+++ Text section

WO2004105261A1 - Housing apparatus for outdoor communication device - Google Patents

Abstract

Disclosed is a housing apparatus of an outdoor communication device for receiving electronic parts for communication and thermal-emission devices therein. The housing apparatus includes a housing having an upper cover and a lower cover, a heat sink installed in the housing and a plurality of cavities formed between the housing and the heat sink in order to receive the thermal-emission devices therein in such a manner that the thermal-emission devices are attached to edges of the heat sink, and a blowing fan installed at a lower end of the housing in order to exhaust air to an exterior through the heat sink.

++++++
+++ Source data

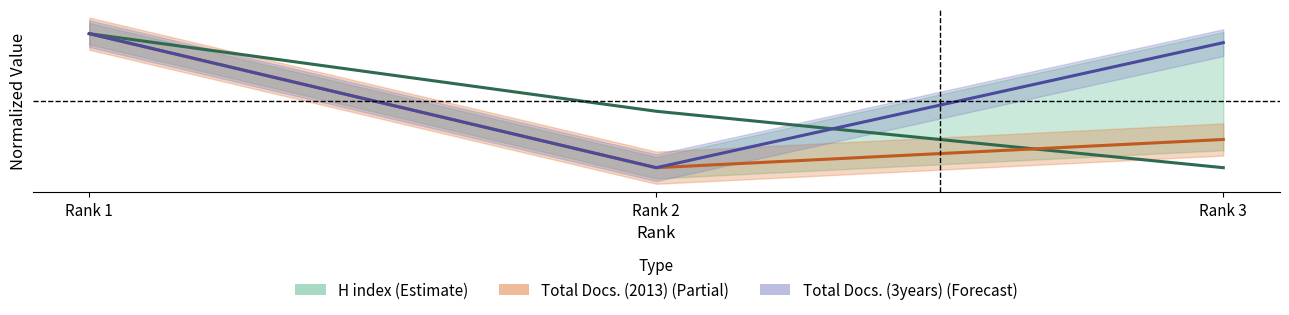

At how many categories does at least one series exceed 0?

3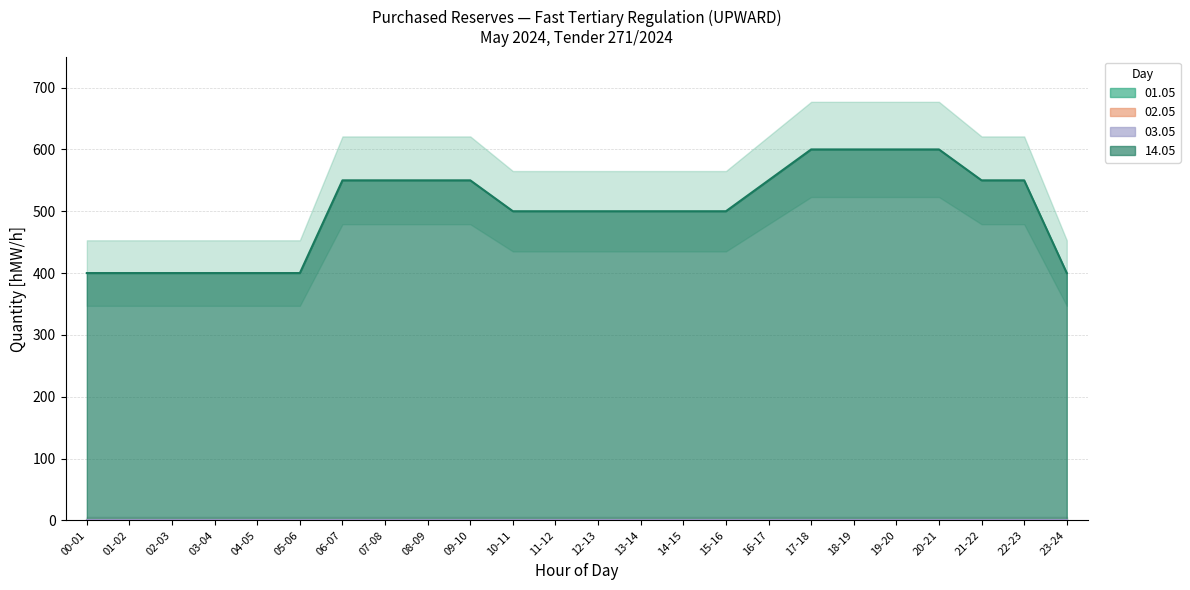

True or false: 01.05 has a value of 0 at 09-10.

True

++++++

What is required ::
Write out the patent abstract word for word, from "Disclosed is a" to "the heat sink.". The data have no connection to the patent abstract.

Written solution ::
Disclosed is a housing apparatus of an outdoor communication device for receiving electronic parts for communication and thermal-emission devices therein. The housing apparatus includes a housing having an upper cover and a lower cover, a heat sink installed in the housing and a plurality of cavities formed between the housing and the heat sink in order to receive the thermal-emission devices therein in such a manner that the thermal-emission devices are attached to edges of the heat sink, and a blowing fan installed at a lower end of the housing in order to exhaust air to an exterior through the heat sink.